It’s Everywhere, It’s Everywhere …

So far, the pandemic has hit big cities/blue states a lot harder than rural areas/red states. But that’s likely to change. Nate Silver wrote a couple of days ago,

Overall, although the number of detected cases is higher in blue states, the number is increasing at a more rapid rate in red states.1 Moreover, blue states have conducted more tests per capita than red states, so — given that the large majority of coronavirus cases remain undetected — the lower rate of cases in red states may partially be an artifact of less testing.

It already has changed, actually. New York City is being slammed, but if you remove New York, the distribution between red and blue states looks a lot more even.

About three-quarters of the confirmed cases in the United States are in states that voted for Hillary Clinton in 2016, according to data compiled by Johns Hopkins University. About half are in New York alone. …

… If we take New York out of the mix, the distribution of confirmed cases still indicates that blue states, which often are more heavily urban and populous, have the most cases. But this also reveals there are a number of states that preferred Trump in 2016 and now have a significant number of cases. …

… New York has more cases in part because it’s got more people. If we control for population, showing the number of confirmed cases per 100,000 residents in a state, other problem areas emerge. The District of Columbia, for example, has the fifth-most cases as a function of population. Louisiana has more cases as a function of population than any other red state, by a wide margin. …

… What’s important is that the number of cases has increased significantly across the board. In states that voted for Clinton in 2016, which make up three-quarters of known cases, the number of new confirmed cases from March 17 to March 24 increased by an average of 530 percent.

In red states, the average increase was 860 percent.

It’s now widely believed the rapid spread of the virus in Louisiana began with the big crowds in New Orleans for Mardi Gras, February 25.

And then there’s Florida, whose utterly worthless governor refused to close beaches for spring break and who still hasn’t issued shelter-in-place orders for his state. Instead, Gov. DeSantis has become obsessed with keeping New Yorkers and other “foreigners” out of Florida. It appears DeSantis was the one who put the idea of putting all of New York under quarantine into Trump’s head. Trump was talked out of it last night some time. See also Florida begins coronavirus checkpoints, threatens jail time for out-of-state travelers who don’t self-quarantine.

In truth, there’s no question that the virus is spreading freely within Florida and is past the point of containment. “The number of confirmed coronavirus cases in Florida is doubling every three days,” it says here. It’s way too late to keep the virus out. In a couple of months, Floridians may be trying to escape to New York.

As the pandemic spreads into rural areas, another big weakness in our sorry-ass health care system will soon come into view — the shortage of rural hospitals. More than half the counties in America have no intensive care beds, it says here.

Even in heavily impacted blue states, though, there is a significant partisan difference in how people understand the crisis, with Democrats taking it more seriously than Republicans. “Republicans consistently report less concern about the virus and that they’re taking fewer actions meant to slow the virus’s spread,” writes Philip Bump at WaPo. We’ll see if that attitude persists when the pandemic gets personal. Right now, it’s still an abstraction.

At Rolling Stone, Sean Woods says that the coronavirus pandemic can be compared to a fast-motion climate crisis.

Warnings about the crisis went unheeded.

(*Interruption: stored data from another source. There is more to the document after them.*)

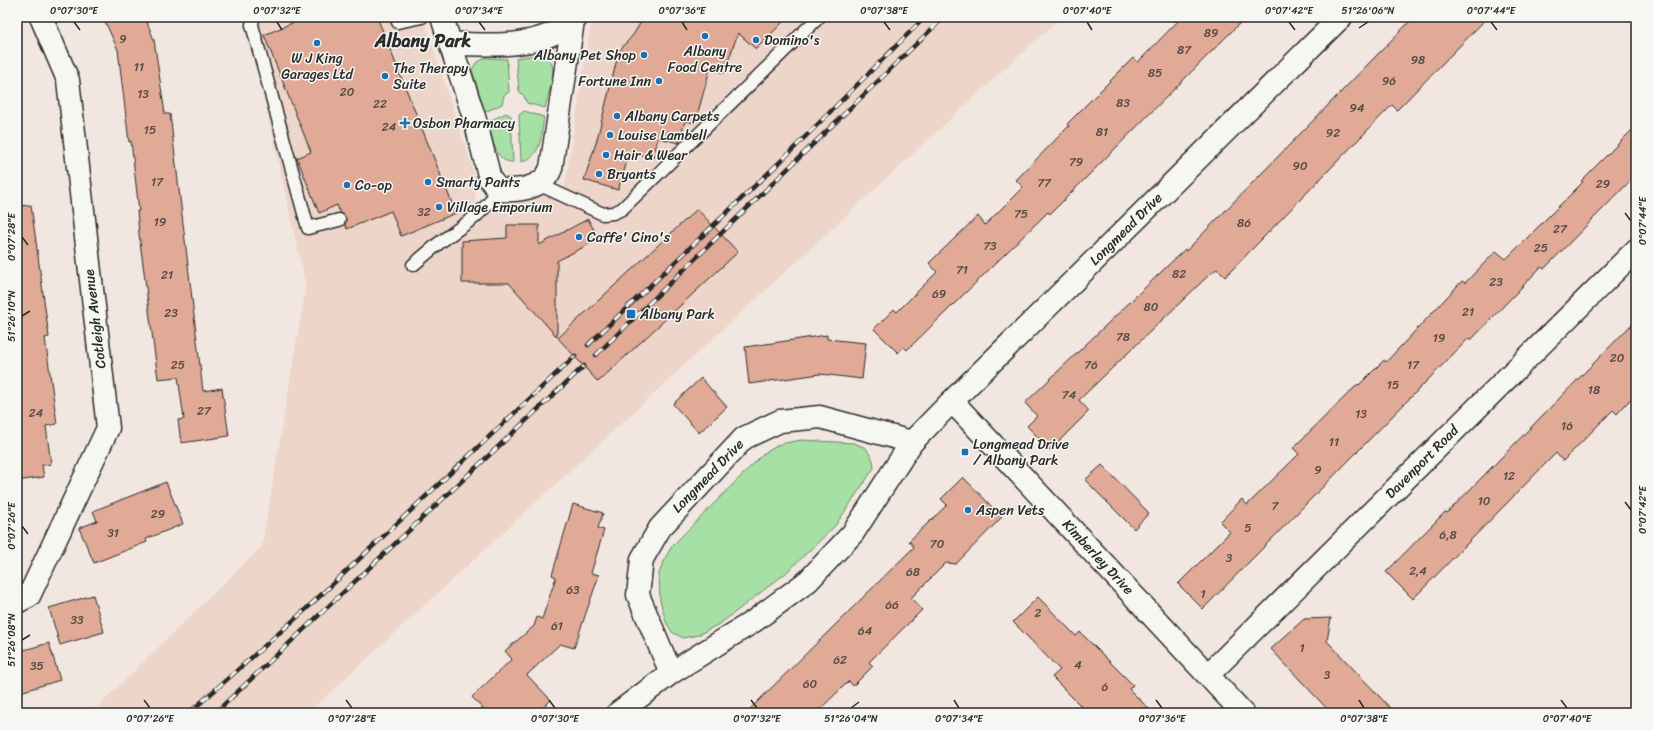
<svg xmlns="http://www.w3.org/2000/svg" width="1653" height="730" font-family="Sriracha,sans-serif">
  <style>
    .built { fill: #edd5ca }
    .green { fill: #a7e0a5; stroke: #698668 }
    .building { fill: #e0aa97; stroke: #2b2b2b }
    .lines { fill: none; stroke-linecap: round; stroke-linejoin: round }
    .service-casing { stroke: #2b2b2b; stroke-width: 15 }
    .minor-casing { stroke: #2b2b2b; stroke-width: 25 }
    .service { stroke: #f6f6f2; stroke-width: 12 }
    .minor { stroke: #f6f6f2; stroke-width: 22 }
    .rail-casing { stroke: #2b2b2b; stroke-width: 4.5 }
    .rail { stroke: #f6f6f2; stroke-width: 3; stroke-dasharray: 9; stroke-linecap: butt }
    .ticks { fill: none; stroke: #2b2b2b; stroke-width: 1.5 }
    .poi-dot { fill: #1f6fb2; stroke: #f6f6f2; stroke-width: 1.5 }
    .labels { text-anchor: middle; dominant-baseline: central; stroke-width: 3; stroke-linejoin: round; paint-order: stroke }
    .number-label { font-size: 12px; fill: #584b46 }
    .poi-label { font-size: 14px; fill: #2b2b2b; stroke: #f6f6f2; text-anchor: start }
    .street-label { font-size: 14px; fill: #2b2b2b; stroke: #f6f6f2 }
    .district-label { font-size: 18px; font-weight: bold; fill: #2b2b2b; stroke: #f6f6f2 }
    .neatline { fill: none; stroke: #2b2b2b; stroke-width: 1.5 }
    .ticks-label { font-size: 10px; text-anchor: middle; fill: #2b2b2b }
  </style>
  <rect width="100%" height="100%" fill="#f2e7e0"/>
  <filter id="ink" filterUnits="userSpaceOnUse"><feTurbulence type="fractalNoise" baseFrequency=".025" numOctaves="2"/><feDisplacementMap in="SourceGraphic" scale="8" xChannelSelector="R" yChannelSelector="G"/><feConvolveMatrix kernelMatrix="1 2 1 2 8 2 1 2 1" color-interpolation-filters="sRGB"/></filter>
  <g filter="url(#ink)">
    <!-- built -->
    <path class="built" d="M246,17h177l53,162 -1,35 89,-23 26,-163 10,-11h461l-753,696h-217l171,-167 44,-260z"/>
    <!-- green -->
    <path class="green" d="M543,54c19,10 5,37 2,54l-18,-5 -3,-7 -5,-5 -3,-33z
      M485,58l22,1 2,33 -5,3 -2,9 -17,8 -13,-42 4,-7z
      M524,111l20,6c-3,18 -2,40 -23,45l-2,-47z
      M506,113l5,3 2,46c-19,1 -21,-27 -25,-40z
      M801,440l53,3 12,5 7,12 1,8 -39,58 -49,47 -65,50 -23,12 -15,3 -11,-6 -6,-10 -6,-22 -1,-26 5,-14 8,-14 91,-92 17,-10z"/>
    <!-- building -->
    <path class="building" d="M103,17h42l9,23 11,74h5l33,277 19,-3 7,48 -48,7 -3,-23 6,-1 -6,-42 -20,2 -19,-145 -2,-23h2l-8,-70 -2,1 -11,-92z
      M306,17h71l79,196 -55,23 -10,-25 -44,18 -2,-5 1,-6 -6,-5 -3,-8 -18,8 -22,-55 14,-6 -47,-117z
      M644,17h144l-32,32 -18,-16 -14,40 -14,-4 -15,54 -10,-2 -6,22 -21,-5 -5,20 -23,-6 -12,38 -34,-10 12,-37 23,-92 14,-16z
      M1182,17h64l-196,197 -2,-2 -141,138 -3,-3 -6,6 -24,-24 20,-20 3,3 40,-40 -8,-9 49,-47 7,9 38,-38 -7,-7 53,-54 -2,-2 66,-66 5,4z
      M1414,17h74l-91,93 -5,-5 -167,172 -8,-8 -7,5 -131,126 10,11 -39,39 -23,-24 10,-10 -12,-13 160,-154 1,2z
      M1636,126v49l-92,94 -3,-2 -70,73 -2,-2 -266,271 -25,-25 52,-52 -10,-10 22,-23 5,6 52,-51 -6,-6 65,-64 1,1 25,-25 2,2 76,-81 3,2 31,-32 10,8 77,-77 -2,-1z
      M31,205l18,132 -4,1 12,86 -11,2 5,38 -9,1 2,12 -27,4v-275z
      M697,209l41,43 -140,130 -40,-44z
      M588,219l11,20 -42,22v76l-48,-54h-47v-42l45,-3v-13h32v20z
      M1636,320v73l-19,21 -4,-4 -50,51 -7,-8 -143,146 -27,-27 59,-60 2,1z
      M827,335v4l39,4 -4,36 -42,-5 -71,10 -4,-37z
      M701,378l26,29 -28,26 -26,-29z
      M1102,465l47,48 -15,16 -49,-49z
      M963,477l39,40 -46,47 -10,-1 -35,35 11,12 -53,52 4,4 -20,20 -4,-5 -33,32h-70l168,-166 -5,-6 38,-36 -6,-6z
      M166,482l17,42 -37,15 1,3 -53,21 -15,-35 18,-7 -4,-10z
      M573,504l30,9 -5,15 6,2 -13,43 8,2 -25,73 -14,-4 -33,31 24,25 -14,13h-50l-15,-16 40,-38 -7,-8 29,-25 3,-9 5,2 14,-42 -4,-2z
      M93,595l11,37 -44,13 -11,-37z
      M1038,597l38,39 4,-4 53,53 -4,4 24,24h-65l-36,-36 8,-7 -47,-48z
      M1331,618l-4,23 68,72h-64l-60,-64 33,-30z
      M49,643l11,37 -43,13v-41z"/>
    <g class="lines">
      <defs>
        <path id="service" d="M253,17l-1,8 56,203 31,-8
          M396,17l2,5 24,-5
          M538,184l65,30 10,-1 9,-4 197,-192
          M413,265l26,-22 36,-26 15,-15 8,-13"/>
        <path id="minor" d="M442,17l8,26c41,3 96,6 127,-26
          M450,43l25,77 15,59 5,7 6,4c19,1 43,-2 50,-22l22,-147
          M952,401l291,312
          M17,602l12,-6 79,-168 -40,-348 -27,-63
          M671,673l-33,-78 4,-36 18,-31 84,-90 36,-17 40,-4 92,25
          M1208,675l428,-425
          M618,713l53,-40 83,-52 54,-40 45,-48 59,-91 40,-41 389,-384"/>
      </defs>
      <!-- service casing -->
      <use href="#service" class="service-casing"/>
      <!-- minor casing -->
      <use href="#minor" class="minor-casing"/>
      <!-- service -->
      <use href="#service" class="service"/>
      <!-- minor -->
      <use href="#minor" class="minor"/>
      <defs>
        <path id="rail" d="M588,345l194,-185 143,-143
          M596,355l348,-338
          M189,713l115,-102 271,-255
          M215,713l369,-347"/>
      </defs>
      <!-- rail casing -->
      <use href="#rail" class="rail-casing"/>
      <!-- rail -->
      <use href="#rail" class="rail"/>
    </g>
  </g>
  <!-- ticks -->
  <path class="ticks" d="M74,22l6,8M277,22l5,8M479,22l6,8M682,22l5,8M884,22l6,8M1087,22l5,8M1289,22l6,8M1491,22l6,8M1359,28l9,-6M1625,213l6,8M22,237l6,8M22,316l8,-5M1625,502l6,8M22,526l6,8M22,640l8,-5M144,700l6,8M346,700l6,8M549,700l6,8M751,700l6,8M954,700l5,8M1156,700l6,8M1359,700l5,8M1561,700l6,8M851,708l8,-6"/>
  <!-- markers -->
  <g class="poi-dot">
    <circle cx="705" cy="36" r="4"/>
    <circle cx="756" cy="40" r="4"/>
    <circle cx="317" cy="43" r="4"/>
    <circle cx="644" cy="55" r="4"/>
    <circle cx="385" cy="76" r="4"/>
    <circle cx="659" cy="81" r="4"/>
    <circle cx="617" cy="116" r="4"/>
    <path d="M403 117h4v4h4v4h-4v4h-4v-4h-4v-4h4z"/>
    <circle cx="610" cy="135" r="4"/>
    <circle cx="606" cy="155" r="4"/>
    <circle cx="599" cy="174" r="4"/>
    <circle cx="428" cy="182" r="4"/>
    <circle cx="347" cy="185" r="4"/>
    <circle cx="439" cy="207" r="4"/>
    <circle cx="579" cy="237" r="4"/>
    <rect x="626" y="309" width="10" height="10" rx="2"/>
    <rect x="961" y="448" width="8" height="8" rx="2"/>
    <circle cx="968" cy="510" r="4"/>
  </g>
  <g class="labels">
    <!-- number labels -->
    <g class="number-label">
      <text x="1211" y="33">89</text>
      <text x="123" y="39">9</text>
      <text x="1184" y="50">87</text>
      <text x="1418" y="60">98</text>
      <text x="139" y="67">11</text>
      <text x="1155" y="73">85</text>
      <text x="1389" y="81">96</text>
      <text x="347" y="92">20</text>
      <text x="143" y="94">13</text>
      <text x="1123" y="103">83</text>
      <text x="380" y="104">22</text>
      <text x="1357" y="108">94</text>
      <text x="389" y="127">24</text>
      <text x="150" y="130">15</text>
      <text x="1102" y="132">81</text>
      <text x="1333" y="133">92</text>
      <text x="1076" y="162">79</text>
      <text x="1300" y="166">90</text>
      <text x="157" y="182">17</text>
      <text x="1044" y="183">77</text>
      <text x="1603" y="184">29</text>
      <text x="424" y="212">32</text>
      <text x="1021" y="214">75</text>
      <text x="160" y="222">19</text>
      <text x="1244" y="223">86</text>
      <text x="1560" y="229">27</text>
      <text x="990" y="246">73</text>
      <text x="1541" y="248">25</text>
      <text x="962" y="270">71</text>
      <text x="1179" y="274">82</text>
      <text x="167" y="275">21</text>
      <text x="1496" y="282">23</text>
      <text x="939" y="294">69</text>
      <text x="1151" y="307">80</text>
      <text x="1468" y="312">21</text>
      <text x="171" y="313">23</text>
      <text x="1123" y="337">78</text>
      <text x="1439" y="338">19</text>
      <text x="1617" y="358">20</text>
      <text x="178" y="365">25</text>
      <text x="1091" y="365">76</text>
      <text x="1413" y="365">17</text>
      <text x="1393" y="385">15</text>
      <text x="1594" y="390">18</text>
      <text x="1069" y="395">74</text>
      <text x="204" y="411">27</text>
      <text x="36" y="413">24</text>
      <text x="1361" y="414">13</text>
      <text x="1567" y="426">16</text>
      <text x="1334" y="442">11</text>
      <text x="1318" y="470">9</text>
      <text x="1509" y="476">12</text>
      <text x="1484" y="501">10</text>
      <text x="1275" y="506">7</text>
      <text x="158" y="514">29</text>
      <text x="1248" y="528">5</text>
      <text x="113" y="533">31</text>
      <text x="1448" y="535">6,8</text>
      <text x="937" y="544">70</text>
      <text x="1229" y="558">3</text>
      <text x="1418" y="571">2,4</text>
      <text x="913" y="572">68</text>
      <text x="573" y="590">63</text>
      <text x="1203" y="594">1</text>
      <text x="892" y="605">66</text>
      <text x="1038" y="613">2</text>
      <text x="77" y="620">33</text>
      <text x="557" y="626">61</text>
      <text x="865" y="631">64</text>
      <text x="1302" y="648">1</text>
      <text x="840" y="660">62</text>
      <text x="1078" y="665">4</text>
      <text x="37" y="666">35</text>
      <text x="1327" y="675">3</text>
      <text x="810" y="684">60</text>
      <text x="1105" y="687">6</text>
    </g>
    <!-- poi labels -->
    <g class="poi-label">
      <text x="764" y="40">Domino's</text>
      <text x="705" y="51" text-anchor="middle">Albany<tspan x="705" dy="16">Food Centre</tspan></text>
      <text x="636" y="55" text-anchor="end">Albany Pet Shop</text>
      <text x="317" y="58" text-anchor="middle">W J King<tspan x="317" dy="16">Garages Ltd</tspan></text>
      <text x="393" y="68">The Therapy<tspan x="393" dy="16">Suite</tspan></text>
      <text x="651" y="81" text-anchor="end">Fortune Inn</text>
      <text x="625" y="116">Albany Carpets</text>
      <text x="413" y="123">Osbon Pharmacy</text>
      <text x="618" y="135">Louise Lambell</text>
      <text x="614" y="155">Hair &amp; Wear</text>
      <text x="607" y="174">Bryants</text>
      <text x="436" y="182">Smarty Pants</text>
      <text x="355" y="185">Co-op</text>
      <text x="447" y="207">Village Emporium</text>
      <text x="587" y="237">Caffe' Cino's</text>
      <text x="640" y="314">Albany Park</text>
      <text x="973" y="444">Longmead Drive<tspan x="973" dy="16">/ Albany Park</tspan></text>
      <text x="976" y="510">Aspen Vets</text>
    </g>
    <!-- street labels -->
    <g class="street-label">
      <text transform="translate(1126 229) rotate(-45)">Longmead Drive</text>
      <text transform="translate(95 319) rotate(-97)">Cotleigh Avenue</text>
      <text transform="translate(1422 462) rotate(-45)">Davenport Road</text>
      <text transform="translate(708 476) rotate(-46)">Longmead Drive</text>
      <text transform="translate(1098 557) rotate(47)">Kimberley Drive</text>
    </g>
    <!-- district labels -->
    <g class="district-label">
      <text x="423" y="41">Albany Park</text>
    </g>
  </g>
  <!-- margin -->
  <rect width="1653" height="730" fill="none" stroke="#f6f6f2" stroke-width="44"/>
  <rect x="22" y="22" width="1609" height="686" class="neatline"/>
  <g class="ticks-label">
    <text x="74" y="14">0°07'30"E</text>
    <text x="277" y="14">0°07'32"E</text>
    <text x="479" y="14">0°07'34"E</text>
    <text x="682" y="14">0°07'36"E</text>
    <text x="884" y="14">0°07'38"E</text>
    <text x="1087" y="14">0°07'40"E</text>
    <text x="1289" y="14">0°07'42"E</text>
    <text x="1368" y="14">51°26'06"N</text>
    <text x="1491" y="14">0°07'44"E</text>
    <text transform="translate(1642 221) rotate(-90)" y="4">0°07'44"E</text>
    <text transform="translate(11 237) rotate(-90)" y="4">0°07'28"E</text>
    <text transform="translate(11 316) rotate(-90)" y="4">51°26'10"N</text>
    <text transform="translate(1642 510) rotate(-90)" y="4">0°07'42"E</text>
    <text transform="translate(11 526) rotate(-90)" y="4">0°07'26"E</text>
    <text transform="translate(11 640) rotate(-90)" y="4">51°26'08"N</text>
    <text x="150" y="722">0°07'26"E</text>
    <text x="352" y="722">0°07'28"E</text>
    <text x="555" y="722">0°07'30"E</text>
    <text x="757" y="722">0°07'32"E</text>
    <text x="851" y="722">51°26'04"N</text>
    <text x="959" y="722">0°07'34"E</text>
    <text x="1162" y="722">0°07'36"E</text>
    <text x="1364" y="722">0°07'38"E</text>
    <text x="1567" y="722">0°07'40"E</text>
  </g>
</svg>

Scientists were ignored and called doomsayers. The press accounts were labeled fake news and brushed aside. “The cure would be worse than the illness” went the argument. Government watchdogs saw their budgets gutted. Lawmakers misled the country and did more harm then good. We were told by leaders that “everything was under control” or that the worry was nothing more than “a hoax.” …

…The mishandling of the coronavirus has terrifying parallels to the climate crisis. It’s difficult to think about the other civilizational calamity on our doorstep. It’s much easier to be consumed by what’s happening right now, or better yet to hunker down and binge watch your favorite shows and hope the plague passes over. But we cannot. Both tests call for innovation and a collective response. During the pandemic, we have witnessed failures of leadership but also incredible bravery, resolve, sacrifice, and innovation. That is the blueprint for our future. …

… In the face of the coronavirus and the climate crisis, any ideology that worships profit above all else, that trumpets individualism above the common good every single time, is simply a roadmap to self-immolation. As Congresswoman Alexandria Ocasio-Cortez told Rolling Stone’s Tessa Stuart, “It’s not just about the science — it’s about the systems that protect all of the power that goes into defying the science.”

I’m reading that in places like New York, the peak probably will hit about mid-April. In rural areas, it will be later. And it is possible — no one really knows — that the spread of the virus will slow as the weather warms up. But even if that’s so, it will be back in the fall. There won’t be any escaping it.